Menos mal: porque ahora las tropas ocupantes, especialmente desde que republicanos habían pasado a ser imperiales, a todos les caían mal. Y todos iban a desahogarse con los patriotas: «¡Mirad lo que hacen vuestros amigos!» Y los patriotas abrían los brazos, alzaban los ojos al cielo, contestaban: «¡Bah! ¡Soldados! ¡Esperemos que pase!»
De las cuadras, los napoleónicos se llevaban cerdos, vacas, hasta cabras. En cuanto a impuestos y diezmos era peor que antes. Y además se impuso el servicio de la leva. Esto de irse de soldado, entre nosotros, nadie lo ha entendido nunca: y los jóvenes a quienes se llamaba se refugiaban en el bosque.
Cósimo hacía lo que podía para aliviar estos males: vigilaba el ganado en el bosque cuando los pequeños propietarios, por miedo a un saqueo, lo mandaban al monte; o hacía guardia para los transportes clandestinos de trigo al molino o de aceitunas a la almazara, de manera que los napoleónicos no pudiesen quedarse con una parte; o indicaba a los jóvenes de la leva las cavernas del bosque donde podían esconderse. En fin, trataba de defender al pueblo de los abusos, pero ataques contra las tropas ocupantes no los realizó, aunque por esa época por los bosques empezase a haber bandas armadas de «barbetti», que hacían la vida imposible a los franceses. Cósimo, testarudo como era, nunca quería retractarse, y habiendo sido amigo de los franceses antes, seguía pensando que tenía que ser leal, incluso si tantas cosas habían cambiado y si era todo distinto de como se esperaba. Y además hay que tener en cuenta también que empezaba a hacerse viejo, y ya no se ajetreaba mucho, ni de un lado ni de otro.
Napoleón fue a Milán a hacerse coronar y luego realizó algún viaje por Italia. En cada ciudad lo acogían con grandes fiestas y lo llevaban a ver las rarezas y los monumentos. En Ombrosa pusieron en el programa una visita al «patriota de lo alto de los árboles», porque, como acostumbraba a pasar, a Cósimo aquí nadie le hacía caso, pero fuera era muy famoso, especialmente en el extranjero.
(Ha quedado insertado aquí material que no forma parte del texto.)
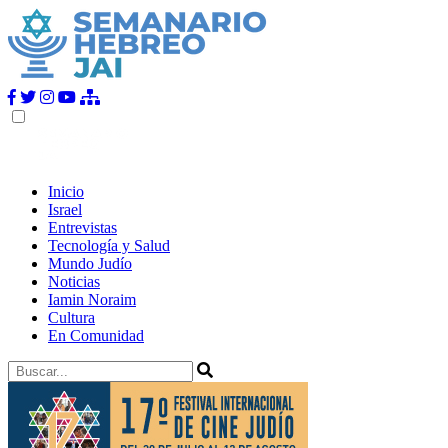
Inicio
Israel
Entrevistas
Tecnología y Salud
Mundo Judío
Noticias
Iamin Noraim
Cultura
En Comunidad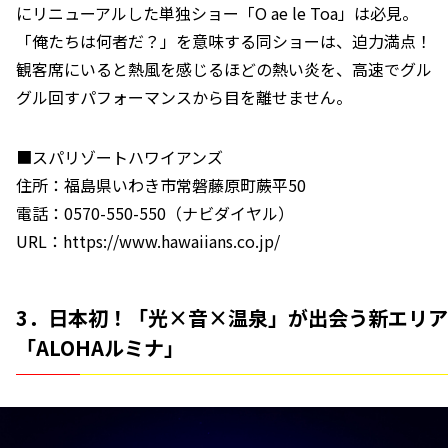
にリニューアルした単独ショー「O ae le Toa」は必見。
「俺たちは何者だ？」を意味する同ショーは、迫力満点！
観客席にいると熱風を感じるほどの熱い炎を、高速でグル
グル回すパフォーマンスから目を離せません。
■スパリゾートハワイアンズ
住所：福島県いわき市常磐藤原町蕨平50
電話：0570-550-550（ナビダイヤル）
URL：https://www.hawaiians.co.jp/
3．日本初！「光×音×温泉」が出会う新エリア
「ALOHAルミナ」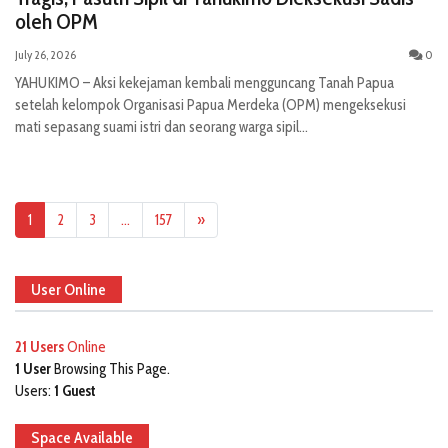
oleh OPM
July 26, 2026
0
YAHUKIMO – Aksi kekejaman kembali mengguncang Tanah Papua
setelah kelompok Organisasi Papua Merdeka (OPM) mengeksekusi
mati sepasang suami istri dan seorang warga sipil...
1
2
3
…
157
»
User Online
21 Users
Online
1 User
Browsing This Page.
Users:
1 Guest
Space Available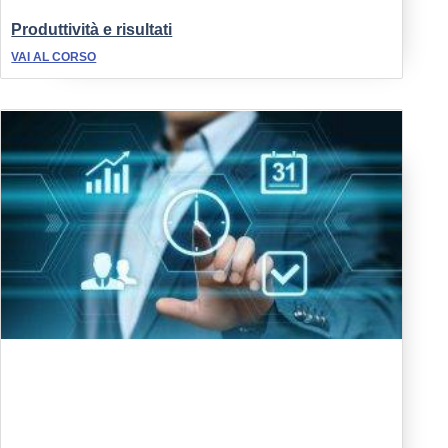
Produttività e risultati
VAI AL CORSO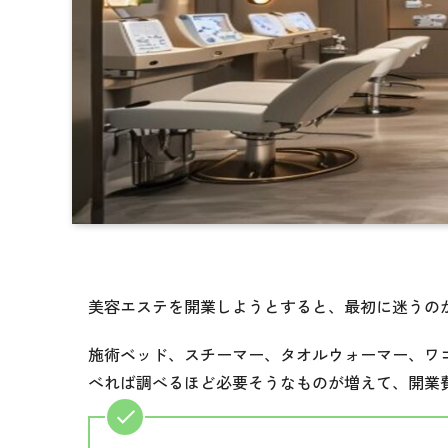
美容エステを開業しようとすると、最初に迷うの
施術ベッド、スチーマー、タオルウォーマー、ワ
べれば調べるほど必要そうなものが増えて、開業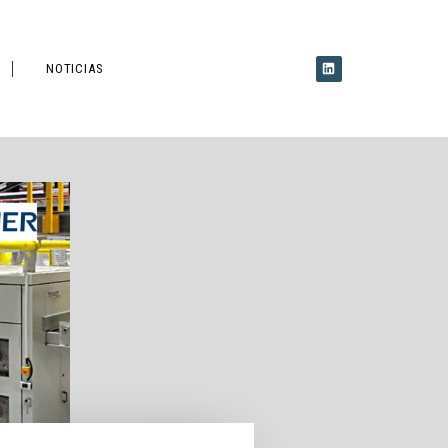
NOTICIAS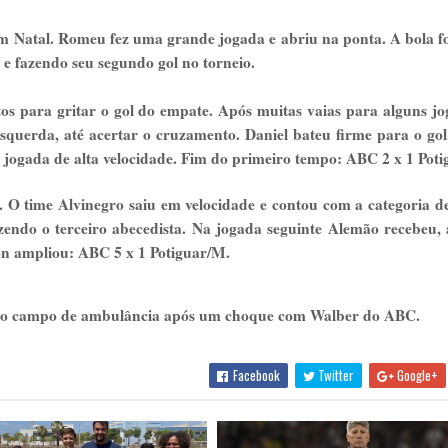
em Natal. Romeu fez uma grande jogada e abriu na ponta. A bola f
e fazendo seu segundo gol no torneio.
os para gritar o gol do empate. Após muitas vaias para alguns jo
esquerda, até acertar o cruzamento. Daniel bateu firme para o gol
 jogada de alta velocidade. Fim do primeiro tempo: ABC 2 x 1 Poti
 O time Alvinegro saiu em velocidade e contou com a categoria 
zendo o terceiro abecedista. Na jogada seguinte Alemão recebeu,
son ampliou: ABC 5 x 1 Potiguar/M.
xou o campo de ambulância após um choque com Walber do ABC.
Facebook
Twitter
Google+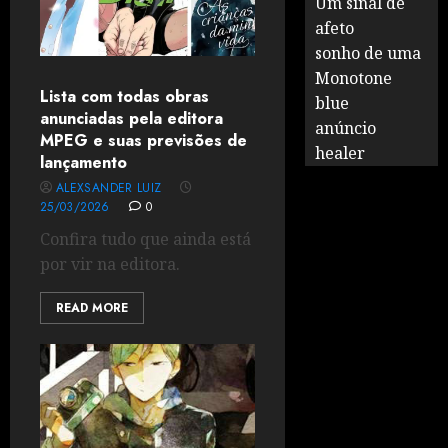
Um sinal de
afeto
sonho de uma
Monotone
Lista com todas obras
blue
anunciadas pela editora
anúncio
MPEG e suas previsões de
healer
lançamento
ALEXSANDER LUIZ
25/03/2026
0
Confira tudo que ainda está
por vir na editora.
READ MORE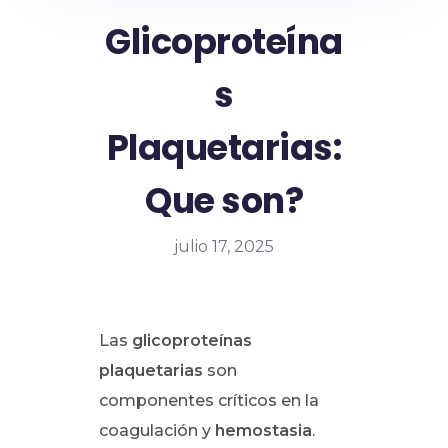
Glicoproteína
s
Plaquetarias:
Que son?
julio 17, 2025
Las
glicoproteínas
plaquetarias
son
componentes críticos en la
coagulación y
hemostasia
.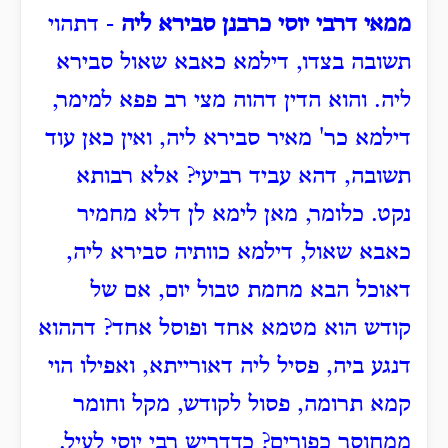
ממאי דרבי יוסי כרבנן סבירא ליה
- דתהוי
תשובה בצדו, דילמא כאבא שאול סבירא
ליה.
והוא הדין דהוה מצי רב פפא למימר,
דילמא כר' מאיר סבירא ליה, ואין כאן עוד
תשובה,
דהא עביד רביעי?
אלא רבותא
נקט. כלומר, מאן לימא לן דלא מחמיר
כאבא שאול, דילמא כוותיה סבירא ליה,
דאוכל הבא מחמת טבול יום,
אם של
קודש הוא מטמא אחד ופוסל אחד?
דההוא
דנגע ביה, פסיל ליה דאורייתא, ואפילו הוי
קמא תרומה, פסול לקודש, מקל וחומר
ממחוסר כפורים?
כדדריש רבי יוסי לעיל.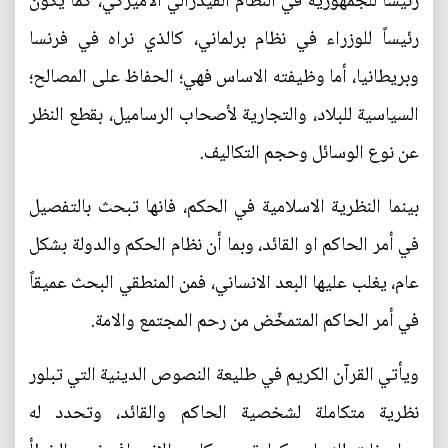
رئيساً للجمهورية في النظام الفيدرالي الاميركي، كما يكون
رئيساً للوزراء في نظام برلماني، كالذي نراه في فرنسا
وبريطانيا، أما وظيفته الاساس فهي؛ الحفاظ على المصالح؛
السياسية للبلاد، والتجارية لأصحاب الرساميل، بقطع النظر
عن نوع الوسائل وحجم التكاليف.
بينما النظرية الاسلامية في الحكم، فانها تبحث بالتفصيل
في أمر الحاكم او القائد، وبما أن نظام الحكم والدولة بشكل
عام، يغلب عليها البعد الانساني، فمن المنطقي البحث عميقاً
في أمر الحاكم المتمخّض من رحم المجتمع والامة.
ويأتي القرآن الكريم في طليعة النصوص الدينية التي تبلور
نظرية متكاملة لشخصية الحاكم والقائد، وتحدد له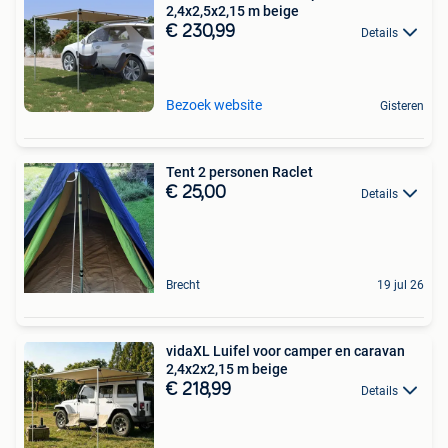
2,4x2,5x2,15 m beige
€ 230,99
Details
Bezoek website
Gisteren
Tent 2 personen Raclet
€ 25,00
Details
Brecht
19 jul 26
vidaXL Luifel voor camper en caravan
2,4x2x2,15 m beige
€ 218,99
Details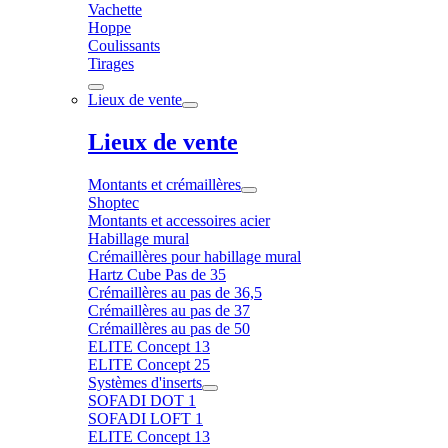
Vachette
Hoppe
Coulissants
Tirages
Lieux de vente
Lieux de vente
Montants et crémaillères
Shoptec
Montants et accessoires acier
Habillage mural
Crémaillères pour habillage mural
Hartz Cube Pas de 35
Crémaillères au pas de 36,5
Crémaillères au pas de 37
Crémaillères au pas de 50
ELITE Concept 13
ELITE Concept 25
Systèmes d'inserts
SOFADI DOT 1
SOFADI LOFT 1
ELITE Concept 13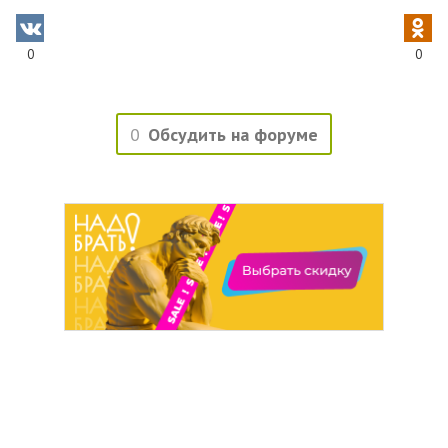
0
0
0
Обсудить на форуме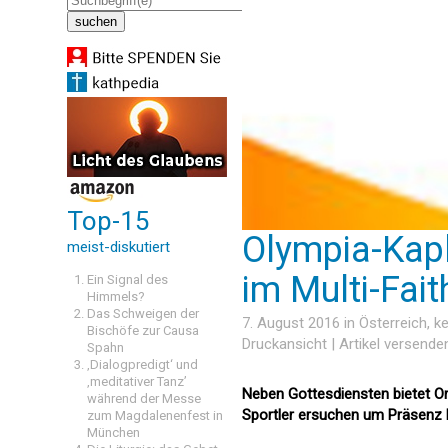
Top-15
Olympia-Kap
meist-diskutiert
im Multi-Fait
Ein Signal des
Himmels?
Das Schweigen der
7. August 2016 in
Österreich
, k
Bischöfe zur Causa
Druckansicht
|
Artikel versende
Spahn
‚Dialogpredigt‘ und
‚meditativer Tanz’
Neben Gottesdiensten bietet Or
während der Messe
Sportler ersuchen um Präsenz b
zum Magdalenenfest in
München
No fue un encuentro improvisado. Todo estaba dispuesto de antemano por el comité municipal de los festejos para hacer un buen papel. Se escogió un buen árbol; querían una encina, pero el que mejor se veía era un nogal, y entonces disfrazaron el nogal con un poco de follaje de encina, pusieron cintas con los tres colores franceses y los tres colores lombardos, unas escarapelas, unos galones. A mi hermano lo hicieron encaramarse allá arriba, vestido de fiesta pero con el característico gorro de piel de gato, y una ardilla en el hombro.
Todo estaba fijado para las diez, había un gran corro de gente alrededor, pero naturalmente hasta las once y media no se vio a Napoleón, con gran fastidio de mi hermano que al envejecer empezaba a padecer de la vejiga y de vez en cuando tenía que esconderse detrás del tronco para orinar.